### INSTRUCTIONS
**a)** In the microfinance abstract below, what period does the study cover?
**b)** Recast the paragraph of the microfinance abstract that begins "It further investigated" as a concise list that keeps its main facts.
**c)** Proceed with the microfinance abstract below, writing on from its final sentence.

### EXTRACT
#####

It further investigated the dynamic form of relationship between microfinance banks and financial sector growth in Nigeria covering a temporal scope 1992 to 2018.
The model specification was formulated using financial sector GDP as the proxy for dependent variable, microfinance credit, deposits, assets and investment were used as proxies for microfinance banks institutions.
Secondary data were sourced from CBN statistical Bulletin and analyzed using auto regressive distributed lag bound test and its corresponding short and long run coefficients.
Finding revealed an inconclusive long run relationship between microfinance bank institutions and financial sector growth.
Checking the individual variable coefficients in the short run, microfinance credit has significant positive effect while microfinance assets has insignificant effects on financial sector growth.
In the long run, it was revealed that microfinance bank deposits and assets exert insignificant positive effects while microfinance credits have insignificant effect and investments have significant negative effects on financial sector growth.

#####

Stored data entries:

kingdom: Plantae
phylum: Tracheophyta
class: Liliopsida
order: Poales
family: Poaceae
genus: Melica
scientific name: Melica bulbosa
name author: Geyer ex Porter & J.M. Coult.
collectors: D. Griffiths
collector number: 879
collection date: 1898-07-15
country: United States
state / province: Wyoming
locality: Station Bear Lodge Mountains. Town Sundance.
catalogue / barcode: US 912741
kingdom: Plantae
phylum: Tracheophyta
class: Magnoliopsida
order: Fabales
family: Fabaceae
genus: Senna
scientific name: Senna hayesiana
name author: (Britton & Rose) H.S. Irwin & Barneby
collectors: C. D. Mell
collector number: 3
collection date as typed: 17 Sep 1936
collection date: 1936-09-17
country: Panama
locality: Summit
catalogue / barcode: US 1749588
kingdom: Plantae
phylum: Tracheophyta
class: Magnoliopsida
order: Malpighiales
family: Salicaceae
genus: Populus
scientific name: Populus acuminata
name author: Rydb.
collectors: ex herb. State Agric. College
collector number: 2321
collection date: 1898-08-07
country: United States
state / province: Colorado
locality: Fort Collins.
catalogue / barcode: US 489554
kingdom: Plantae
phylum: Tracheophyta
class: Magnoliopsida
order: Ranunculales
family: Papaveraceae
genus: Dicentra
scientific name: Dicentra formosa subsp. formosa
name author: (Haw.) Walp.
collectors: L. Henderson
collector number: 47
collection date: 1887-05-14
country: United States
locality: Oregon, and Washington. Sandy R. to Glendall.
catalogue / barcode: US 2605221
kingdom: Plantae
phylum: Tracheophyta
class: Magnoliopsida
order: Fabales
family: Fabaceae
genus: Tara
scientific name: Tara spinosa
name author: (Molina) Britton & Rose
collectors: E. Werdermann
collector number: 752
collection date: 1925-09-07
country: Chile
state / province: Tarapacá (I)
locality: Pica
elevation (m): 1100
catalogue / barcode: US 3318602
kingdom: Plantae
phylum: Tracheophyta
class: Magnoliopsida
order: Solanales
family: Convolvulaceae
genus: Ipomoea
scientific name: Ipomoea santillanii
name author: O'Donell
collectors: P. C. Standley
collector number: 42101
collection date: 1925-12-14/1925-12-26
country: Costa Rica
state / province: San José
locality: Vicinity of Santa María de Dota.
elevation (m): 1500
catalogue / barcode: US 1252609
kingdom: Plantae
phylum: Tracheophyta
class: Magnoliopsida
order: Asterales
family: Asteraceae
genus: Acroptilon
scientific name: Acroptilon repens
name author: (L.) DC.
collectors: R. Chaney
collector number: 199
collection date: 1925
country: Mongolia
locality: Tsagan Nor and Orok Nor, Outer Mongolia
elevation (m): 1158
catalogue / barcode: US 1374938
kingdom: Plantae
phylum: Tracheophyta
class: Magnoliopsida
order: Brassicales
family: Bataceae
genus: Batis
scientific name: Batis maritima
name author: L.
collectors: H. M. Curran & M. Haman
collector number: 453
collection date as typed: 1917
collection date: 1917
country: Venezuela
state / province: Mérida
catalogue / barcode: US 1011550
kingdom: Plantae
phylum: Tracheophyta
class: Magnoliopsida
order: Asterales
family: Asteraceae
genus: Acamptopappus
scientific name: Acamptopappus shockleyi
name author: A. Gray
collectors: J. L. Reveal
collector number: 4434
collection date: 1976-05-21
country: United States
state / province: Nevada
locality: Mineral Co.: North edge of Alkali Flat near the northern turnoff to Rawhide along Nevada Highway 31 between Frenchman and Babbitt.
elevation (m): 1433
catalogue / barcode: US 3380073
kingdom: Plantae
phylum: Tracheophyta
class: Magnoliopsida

#####

### EXPECTED RESPONSES
**a)** 1992 to 2018.

**b)**
- Subject: the relationship between microfinance banks and financial sector growth in Nigeria, 1992–2018.
- Model: financial sector GDP was the dependent variable. Microfinance credit, deposits, assets and investment were proxies for microfinance bank institutions.
- Data and method: secondary data came from the CBN statistical Bulletin and were analyzed with the auto regressive distributed lag bound test and its short- and long-run coefficients.
- Long-run relationship: inconclusive.
- Short run: microfinance credit had a significant positive effect, while microfinance assets had insignificant effects.
- Long run: deposits and assets had insignificant positive effects, credits had an insignificant effect, and investments had significant negative effects.

**c)**
The study concluded that, in the long run, microfinance bank institutions exert positive and insignificant effects on financial sector growth in Nigeria.
It was therefore recommended that, for microfinance bank institutions to impact significantly on financial sector growth in Nigeria, its credit should be increased and be more directed to the target individuals and the level of their investments should be geared up so as to engender growth of the financial sector in Nigeria.
Furthermore, microfinance bank institutions should maintain its status quo on deposits and assets, however, improvement on them should be encouraged so as to enhance the growth of the financial sector in Nigeria.